Beyond CRS: Redefining CAR-T Toxicity in 2026

Following the 2026 Tandem Meeting, Yan Leyfman, MD, a fellow at NewYork-Presbyterian Hospital and a hematologic malignancies board member for the journal ONCOLOGY^®, discussed critical developments from the meeting. Based on this year’s data, he noted that toxicity associated with CAR T-cell therapy is a time-evolving sequence of biologically distinct syndromes.

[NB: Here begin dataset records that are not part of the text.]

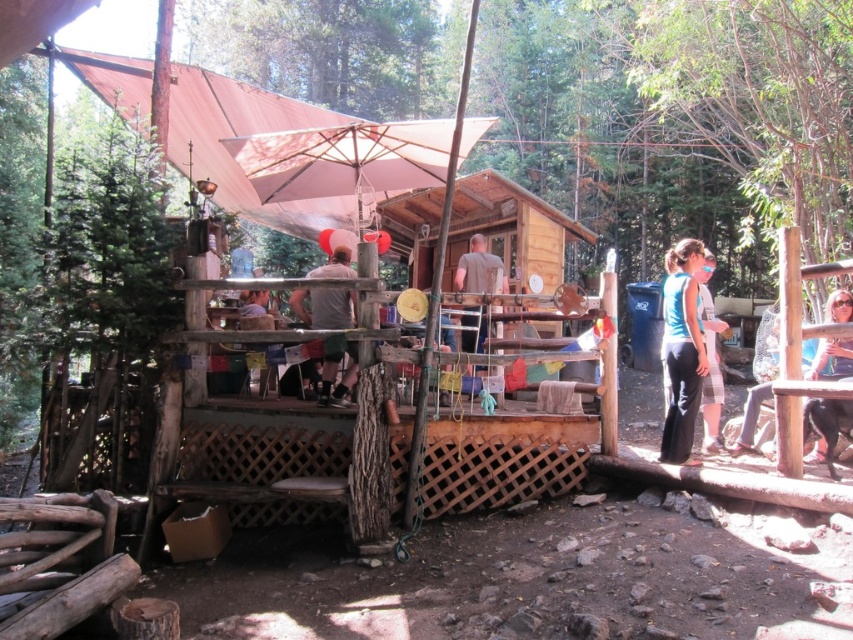
Which of these two, blue fabric pants at lower right or blue fabric shirt at center, stands shorter?

blue fabric shirt at center

Is blue fabric pants at lower right bigger than blue fabric shirt at center?

Incorrect, blue fabric pants at lower right is not larger than blue fabric shirt at center.

Who is more forward, (670, 346) or (706, 259)?

Positioned in front is point (670, 346).

Locate an element on the screen. blue fabric pants at lower right is located at coordinates (682, 349).

Who is shorter, blue fabric pants at lower right or gray fabric shirt at center?

gray fabric shirt at center

Does point (683, 312) lie in front of point (473, 257)?

Yes.

Does point (682, 385) come farther from viewer compared to point (462, 259)?

That is False.

At what (x,y) coordinates should I click in order to perform the action: click on blue fabric pants at lower right. Please return your answer as a coordinate pair (x, y). Looking at the image, I should click on (682, 349).

Is point (706, 376) more distant than point (827, 304)?

Yes, point (706, 376) is farther from viewer.

Where is `blue fabric shirt at center`? The width and height of the screenshot is (853, 640). blue fabric shirt at center is located at coordinates (711, 360).

Between point (708, 349) and point (828, 317), which one is positioned behind?

The point (708, 349) is more distant.

Image resolution: width=853 pixels, height=640 pixels. I want to click on blue fabric shirt at center, so click(711, 360).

Leyfman highlighted the following key domains when it comes to mitigating CAR-associated adverse effects:

1. Cytokine Release Syndrome (CRS) is a Risk Model
   1. CRS events are influenced by factors including product design, tumor context, target antigens, and host immune reserves.
   2. The incidence of CRS may differ between CAR-T products such as obecabtagene autoleucel (obe-cel; Aucatzyl) and brexucabtagene autoleucel (brexu-cel; Tecartus).¹
   3. Selection of CAR T-cell therapies is based on toxicity management rather than efficacy alone.
2. Immune Effector Cell-Associated Neurotoxicity Syndrome (ICANS) is Not a Single Entity
   1. A session from Caroline DiOrio, MD, MSTR, FRCPC, FAAP, of Children's Hospital of Philadelphia, outlined ICANS as an umbrella phenotype rather than a single mechanism.²
   2. Different mechanisms indicate that blanket steroid escalation may not be optimal for every phenotype.
   3. Phenotype-based classification, biomarker guidance, and personalized anti-inflammatory strategies may be necessary to optimize ICANS management.
3. Immune Effector Cell–Associated Hemophagocytic Lymphohistiocytosis–like Syndrome (IEC-HS) is an Underrecognized Threat
   1. Incidence of IEC-HS in multiple myeloma and chronic lymphocytic leukemia may challenge tocilizumab (Actemra)-based algorithms.
   2. Mitigation strategies involving anakinra (Kineret) and ruxolitinib (Jakafi) may be more rational than IL-6 inhibition alone.
4. Long-Term Risks of Cytopenia and Infection
   1. CAR-HEMATOTOX criteria may help predict prolonged severe neutropenia before cellular therapy.
   2. Phase 3 trial (NCT03073967) data for pritelivir in refractory herpes simplex virus infection suggest a shift from inpatient to outpatient care and a reduction in toxicity and disruption to cellular therapy plans.³

Leyfman concluded that toxicity management during the use of CAR T-cell therapy is shifting from a “one-size-fits-all” approach to phenotype- and mechanism-based intervention.

References

1. Valtis YK, Sandhu K, Faramand R, et al. Patient characteristics, toxicity, and response after real world administration of obecabtagene autoleucel and brexucabtagene autoleucel for R/R ALL: A ROCCA analysis. Presented at: 2026 Tandem Meetings; February 4-7, 2026; Salt Lake City, UT. Presentation 32.
2. DiOrio C. CRS & ICANS. Presented at: 2026 Tandem Meetings; February 4-7, 2026; Salt Lake City, UT.
3. Papanicolaou G, Avery R, Workowski K, et al. Pritelivir demonstrated superior efficacy compared to investigator’s choice treatment for refractory herpes simplex virus infections in immunocompromised patients: PRIOH-1, phase 3 safety and efficacy. Presented at: 2026 Tandem Meetings; February 4-7, 2026; Salt Lake City, UT. Presentation LBA-3.